WORK ITEM:
With the line containing "Outlined on this slice (semi-automatic" as the first and the final line of the entries as the last, repeat exactly the lines in that span, including both.

LISTED ENTRIES:

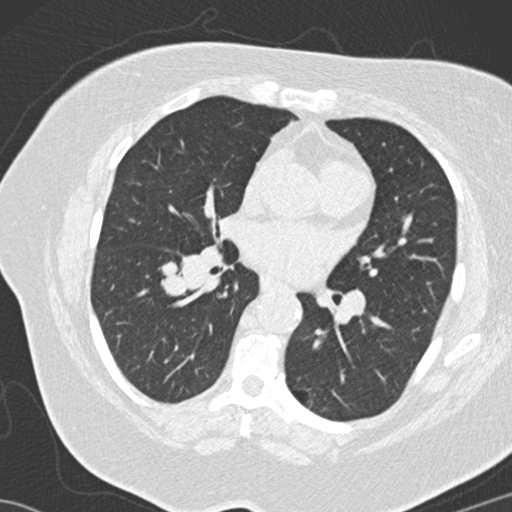
Low-dose screening chest CT, one axial slice; position 70 of 146 along the scan axis; 120 kVp; lung window (W 1500 / L -600 HU); 2 mm slice thickness; 512 × 512 image matrix, field of view 350 × 350 mm.
Outlined on this slice (outlined manually by an expert reader):
- lesion 4 (tumor, lower lobe of right lung): box from (x=160, y=262) to (x=187, y=298) px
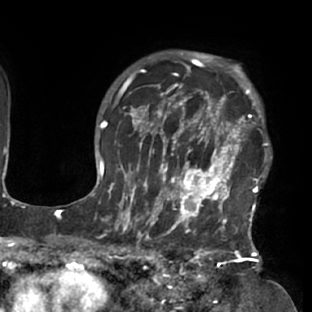
Breast MRI (dynamic contrast-enhanced), one axial slice. Position 58 of 76 along the scan axis. Cropped to one breast. Dynamic contrast-enhanced series, time point 2 of 7 at this slice position (early post-contrast). 1.5 T. TE 2.9 ms, TR 6.1 ms. 2.4 mm slice thickness. 312 × 312 image matrix. Female patient.
Outlined on this slice (semi-automatic segmentation, software-assisted and operator-edited):
- enhancing-tissue mask used for the functional tumour volume (all voxels passing the contrast-enhancement thresholds inside the analysis volume; usually the tumour): bounding box [x1, y1, x2, y2] px = [117, 103, 272, 229]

WRITTEN SOLUTION:
Outlined on this slice (semi-automatic segmentation, software-assisted and operator-edited):
- enhancing-tissue mask used for the functional tumour volume (all voxels passing the contrast-enhancement thresholds inside the analysis volume; usually the tumour): bounding box [x1, y1, x2, y2] px = [117, 103, 272, 229]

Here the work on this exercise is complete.